__WHAT NEEDS TO BE DONE__. What is needed is an exact copy of every line in the listing.

__RECORDS PROVIDED__.
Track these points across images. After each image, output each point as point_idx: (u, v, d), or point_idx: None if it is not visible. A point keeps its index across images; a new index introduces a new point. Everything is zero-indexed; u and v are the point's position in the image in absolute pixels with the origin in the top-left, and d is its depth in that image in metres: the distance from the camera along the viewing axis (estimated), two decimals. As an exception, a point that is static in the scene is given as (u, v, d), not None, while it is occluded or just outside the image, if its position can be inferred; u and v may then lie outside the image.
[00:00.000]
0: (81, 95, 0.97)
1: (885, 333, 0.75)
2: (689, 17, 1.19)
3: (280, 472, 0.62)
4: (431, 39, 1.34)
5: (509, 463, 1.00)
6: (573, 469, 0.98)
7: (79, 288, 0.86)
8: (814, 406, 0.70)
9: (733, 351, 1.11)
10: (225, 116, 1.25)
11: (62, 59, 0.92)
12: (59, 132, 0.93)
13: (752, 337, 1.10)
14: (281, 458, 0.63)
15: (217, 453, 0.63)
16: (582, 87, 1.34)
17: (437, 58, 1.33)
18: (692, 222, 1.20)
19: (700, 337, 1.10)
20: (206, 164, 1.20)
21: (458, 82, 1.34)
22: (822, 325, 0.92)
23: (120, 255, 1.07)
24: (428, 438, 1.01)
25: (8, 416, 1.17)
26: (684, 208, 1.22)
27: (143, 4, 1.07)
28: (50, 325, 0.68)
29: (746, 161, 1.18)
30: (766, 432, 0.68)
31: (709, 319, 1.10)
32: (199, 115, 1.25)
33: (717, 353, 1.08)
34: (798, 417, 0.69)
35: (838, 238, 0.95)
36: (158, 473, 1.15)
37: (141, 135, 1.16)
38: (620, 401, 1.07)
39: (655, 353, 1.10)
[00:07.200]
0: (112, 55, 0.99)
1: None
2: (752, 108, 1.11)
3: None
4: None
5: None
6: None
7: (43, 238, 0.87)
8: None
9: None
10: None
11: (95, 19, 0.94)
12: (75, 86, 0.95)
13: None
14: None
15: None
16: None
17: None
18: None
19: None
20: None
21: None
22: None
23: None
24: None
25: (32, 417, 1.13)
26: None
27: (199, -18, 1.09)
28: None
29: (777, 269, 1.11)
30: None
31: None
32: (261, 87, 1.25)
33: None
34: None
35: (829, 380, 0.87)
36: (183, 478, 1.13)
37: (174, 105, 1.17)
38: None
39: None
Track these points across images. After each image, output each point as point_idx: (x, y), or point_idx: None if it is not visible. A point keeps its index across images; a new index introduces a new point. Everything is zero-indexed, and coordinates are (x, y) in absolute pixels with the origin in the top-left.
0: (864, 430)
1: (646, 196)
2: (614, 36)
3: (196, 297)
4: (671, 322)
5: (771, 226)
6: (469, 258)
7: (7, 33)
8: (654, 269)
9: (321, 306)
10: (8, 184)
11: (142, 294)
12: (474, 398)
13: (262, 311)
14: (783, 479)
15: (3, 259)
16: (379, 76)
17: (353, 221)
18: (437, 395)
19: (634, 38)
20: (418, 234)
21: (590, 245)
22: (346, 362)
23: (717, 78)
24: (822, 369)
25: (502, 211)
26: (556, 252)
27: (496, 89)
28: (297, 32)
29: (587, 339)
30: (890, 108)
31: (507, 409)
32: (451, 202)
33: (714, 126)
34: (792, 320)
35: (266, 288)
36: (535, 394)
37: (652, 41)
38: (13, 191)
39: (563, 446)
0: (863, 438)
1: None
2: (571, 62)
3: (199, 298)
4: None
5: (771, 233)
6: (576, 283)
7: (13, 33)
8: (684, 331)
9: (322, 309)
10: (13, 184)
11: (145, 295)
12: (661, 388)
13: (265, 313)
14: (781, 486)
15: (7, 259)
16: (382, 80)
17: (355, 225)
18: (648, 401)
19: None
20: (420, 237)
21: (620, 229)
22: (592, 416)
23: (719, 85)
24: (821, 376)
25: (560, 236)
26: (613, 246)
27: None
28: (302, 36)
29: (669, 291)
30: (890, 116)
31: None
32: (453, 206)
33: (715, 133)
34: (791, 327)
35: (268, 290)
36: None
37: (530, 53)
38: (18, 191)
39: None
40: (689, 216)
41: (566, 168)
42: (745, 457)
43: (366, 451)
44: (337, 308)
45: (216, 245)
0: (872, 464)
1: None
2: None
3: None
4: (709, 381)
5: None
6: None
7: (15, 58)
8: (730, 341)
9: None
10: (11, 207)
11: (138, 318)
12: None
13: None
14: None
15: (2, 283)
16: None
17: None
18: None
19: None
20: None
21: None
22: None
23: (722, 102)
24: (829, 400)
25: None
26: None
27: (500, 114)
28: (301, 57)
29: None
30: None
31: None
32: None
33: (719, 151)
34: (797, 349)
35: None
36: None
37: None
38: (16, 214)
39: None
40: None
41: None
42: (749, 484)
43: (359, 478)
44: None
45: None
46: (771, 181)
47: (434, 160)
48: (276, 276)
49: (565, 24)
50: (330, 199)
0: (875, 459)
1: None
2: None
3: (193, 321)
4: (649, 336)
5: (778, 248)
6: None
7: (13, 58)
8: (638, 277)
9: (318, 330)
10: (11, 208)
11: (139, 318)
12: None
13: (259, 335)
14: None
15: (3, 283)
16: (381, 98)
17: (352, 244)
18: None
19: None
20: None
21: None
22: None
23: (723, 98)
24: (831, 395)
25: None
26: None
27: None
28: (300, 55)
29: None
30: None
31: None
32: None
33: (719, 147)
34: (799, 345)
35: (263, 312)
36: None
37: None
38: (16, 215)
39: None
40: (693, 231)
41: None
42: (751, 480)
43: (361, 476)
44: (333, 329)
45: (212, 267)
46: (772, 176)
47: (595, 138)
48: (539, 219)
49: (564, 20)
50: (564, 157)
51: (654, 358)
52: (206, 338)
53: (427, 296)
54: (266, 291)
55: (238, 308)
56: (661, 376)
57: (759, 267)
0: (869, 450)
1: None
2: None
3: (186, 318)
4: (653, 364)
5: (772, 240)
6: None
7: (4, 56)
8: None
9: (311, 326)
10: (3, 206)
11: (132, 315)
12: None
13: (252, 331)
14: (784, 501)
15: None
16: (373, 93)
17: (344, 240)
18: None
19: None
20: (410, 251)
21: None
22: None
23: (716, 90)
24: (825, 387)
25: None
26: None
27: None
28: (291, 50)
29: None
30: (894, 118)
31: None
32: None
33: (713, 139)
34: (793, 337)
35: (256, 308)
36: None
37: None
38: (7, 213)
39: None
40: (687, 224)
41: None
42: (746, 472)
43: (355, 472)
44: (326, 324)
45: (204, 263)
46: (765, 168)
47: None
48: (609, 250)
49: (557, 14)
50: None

__SOLUTION TO THIS TASK__.
Track these points across images. After each image, output each point as point_idx: (u, v, d), or point_idx: None if it is not visible. A point keeps its index across images; a new index introduces a new point. Everything is zero-indexed; u and v are the point's position in the image in absolute pixels with the origin in the top-left, and d is its depth in that image in metres: the distance from the camera along the viewing axis (estimated), two decimals. As an exception, a point that is static in the scene is given as (u, v, d), not None, while it is occluded or just outside the image, if its position can be inferred; u and v may then lie outside the image.
[00:00.000]
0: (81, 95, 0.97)
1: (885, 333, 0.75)
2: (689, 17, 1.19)
3: (280, 472, 0.62)
4: (431, 39, 1.34)
5: (509, 463, 1.00)
6: (573, 469, 0.98)
7: (79, 288, 0.86)
8: (814, 406, 0.70)
9: (733, 351, 1.11)
10: (225, 116, 1.25)
11: (62, 59, 0.92)
12: (59, 132, 0.93)
13: (752, 337, 1.10)
14: (281, 458, 0.63)
15: (217, 453, 0.63)
16: (582, 87, 1.34)
17: (437, 58, 1.33)
18: (692, 222, 1.20)
19: (700, 337, 1.10)
20: (206, 164, 1.20)
21: (458, 82, 1.34)
22: (822, 325, 0.92)
23: (120, 255, 1.07)
24: (428, 438, 1.01)
25: (8, 416, 1.17)
26: (684, 208, 1.22)
27: (143, 4, 1.07)
28: (50, 325, 0.68)
29: (746, 161, 1.18)
30: (766, 432, 0.68)
31: (709, 319, 1.10)
32: (199, 115, 1.25)
33: (717, 353, 1.08)
34: (798, 417, 0.69)
35: (838, 238, 0.95)
36: (158, 473, 1.15)
37: (141, 135, 1.16)
38: (620, 401, 1.07)
39: (655, 353, 1.10)
[00:07.200]
0: (112, 55, 0.99)
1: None
2: (752, 108, 1.11)
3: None
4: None
5: None
6: None
7: (43, 238, 0.87)
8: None
9: None
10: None
11: (95, 19, 0.94)
12: (75, 86, 0.95)
13: None
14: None
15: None
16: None
17: None
18: None
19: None
20: None
21: None
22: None
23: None
24: None
25: (32, 417, 1.13)
26: None
27: (199, -18, 1.09)
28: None
29: (777, 269, 1.11)
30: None
31: None
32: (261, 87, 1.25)
33: None
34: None
35: (829, 380, 0.87)
36: (183, 478, 1.13)
37: (174, 105, 1.17)
38: None
39: None
Track these points across images. After each image, output each point as point_idx: (x, y), or point_idx: None if it is not visible. A point keeps its index across images; a new index introduces a new point. Everything is zero-indexed, and coordinates are (x, y) in absolute pixels with the origin in the top-left.
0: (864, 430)
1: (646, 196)
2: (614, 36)
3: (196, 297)
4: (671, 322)
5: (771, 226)
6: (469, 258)
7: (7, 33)
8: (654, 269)
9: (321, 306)
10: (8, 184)
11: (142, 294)
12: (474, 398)
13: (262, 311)
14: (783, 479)
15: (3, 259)
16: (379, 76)
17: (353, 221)
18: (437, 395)
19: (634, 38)
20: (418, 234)
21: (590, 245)
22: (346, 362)
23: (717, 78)
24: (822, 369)
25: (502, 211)
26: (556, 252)
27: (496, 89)
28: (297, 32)
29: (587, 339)
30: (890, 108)
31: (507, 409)
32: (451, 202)
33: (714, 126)
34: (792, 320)
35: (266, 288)
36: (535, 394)
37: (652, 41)
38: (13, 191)
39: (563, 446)
0: (863, 438)
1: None
2: (571, 62)
3: (199, 298)
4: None
5: (771, 233)
6: (576, 283)
7: (13, 33)
8: (684, 331)
9: (322, 309)
10: (13, 184)
11: (145, 295)
12: (661, 388)
13: (265, 313)
14: (781, 486)
15: (7, 259)
16: (382, 80)
17: (355, 225)
18: (648, 401)
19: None
20: (420, 237)
21: (620, 229)
22: (592, 416)
23: (719, 85)
24: (821, 376)
25: (560, 236)
26: (613, 246)
27: None
28: (302, 36)
29: (669, 291)
30: (890, 116)
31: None
32: (453, 206)
33: (715, 133)
34: (791, 327)
35: (268, 290)
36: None
37: (530, 53)
38: (18, 191)
39: None
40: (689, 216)
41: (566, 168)
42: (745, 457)
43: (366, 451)
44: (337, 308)
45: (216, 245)
0: (872, 464)
1: None
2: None
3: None
4: (709, 381)
5: None
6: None
7: (15, 58)
8: (730, 341)
9: None
10: (11, 207)
11: (138, 318)
12: None
13: None
14: None
15: (2, 283)
16: None
17: None
18: None
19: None
20: None
21: None
22: None
23: (722, 102)
24: (829, 400)
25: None
26: None
27: (500, 114)
28: (301, 57)
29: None
30: None
31: None
32: None
33: (719, 151)
34: (797, 349)
35: None
36: None
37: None
38: (16, 214)
39: None
40: None
41: None
42: (749, 484)
43: (359, 478)
44: None
45: None
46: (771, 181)
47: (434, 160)
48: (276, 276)
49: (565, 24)
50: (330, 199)
0: (875, 459)
1: None
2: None
3: (193, 321)
4: (649, 336)
5: (778, 248)
6: None
7: (13, 58)
8: (638, 277)
9: (318, 330)
10: (11, 208)
11: (139, 318)
12: None
13: (259, 335)
14: None
15: (3, 283)
16: (381, 98)
17: (352, 244)
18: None
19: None
20: None
21: None
22: None
23: (723, 98)
24: (831, 395)
25: None
26: None
27: None
28: (300, 55)
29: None
30: None
31: None
32: None
33: (719, 147)
34: (799, 345)
35: (263, 312)
36: None
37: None
38: (16, 215)
39: None
40: (693, 231)
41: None
42: (751, 480)
43: (361, 476)
44: (333, 329)
45: (212, 267)
46: (772, 176)
47: (595, 138)
48: (539, 219)
49: (564, 20)
50: (564, 157)
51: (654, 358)
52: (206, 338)
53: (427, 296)
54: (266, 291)
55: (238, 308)
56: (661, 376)
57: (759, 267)
0: (869, 450)
1: None
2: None
3: (186, 318)
4: (653, 364)
5: (772, 240)
6: None
7: (4, 56)
8: None
9: (311, 326)
10: (3, 206)
11: (132, 315)
12: None
13: (252, 331)
14: (784, 501)
15: None
16: (373, 93)
17: (344, 240)
18: None
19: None
20: (410, 251)
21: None
22: None
23: (716, 90)
24: (825, 387)
25: None
26: None
27: None
28: (291, 50)
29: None
30: (894, 118)
31: None
32: None
33: (713, 139)
34: (793, 337)
35: (256, 308)
36: None
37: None
38: (7, 213)
39: None
40: (687, 224)
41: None
42: (746, 472)
43: (355, 472)
44: (326, 324)
45: (204, 263)
46: (765, 168)
47: None
48: (609, 250)
49: (557, 14)
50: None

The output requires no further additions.